The periodical reports submitted by the Internal Auditors and by the concerned department Heads of the Company with regards to compliance of Laws applicable to the Company as well as steps taken by the Company to rectify instances of noncompliances, if any, are being reviewed by Audit Committee and the Board of Directors as per Regulation 17 (3) of SEBI (LODR) Regulations, 2015. Compliance Certificate signed by the Executive Director and Chief Financial Officer is placed before the Board of Directors as specified in Part B of Schedule II of SEBI (LODR) Regulations, 2015.

e) Code of Conduct:

The Board of Directors of the Company has approved a ‘Code of Conduct’ for all Board members and Senior Management Personnel.
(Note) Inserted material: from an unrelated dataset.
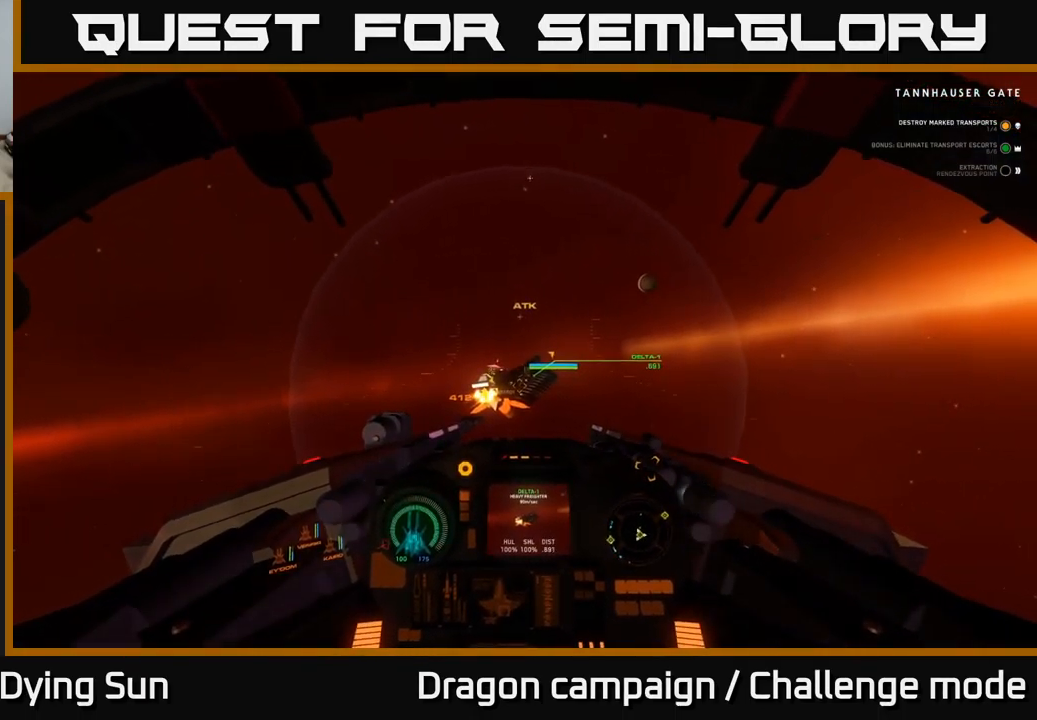
{"buttons": [], "left_stick": "center", "right_stick": "center", "events": [[17, "right_stick", "right"], [251, "right_stick", "center"], [384, "L2", "up"]]}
The Code has been circulated to all the members of the Boardand Senior Management Personnel and they have affirmed the compliance of the same. A copy of the Code of Conduct is also posted on the website of the Company viz. www.grmrice.com.A confirmation from the Executive Director/ Chief Executive Officer affirming Compliance of the Code of Conduct by the members of the Board/ Senior Management forms part of this report.

3. Information Supplied to the Board:-

The board is supplied with the necessary information as stipulated in Part A of Schedule II of Sebi ( LODR) Regulations, 2015 to the extent applicable.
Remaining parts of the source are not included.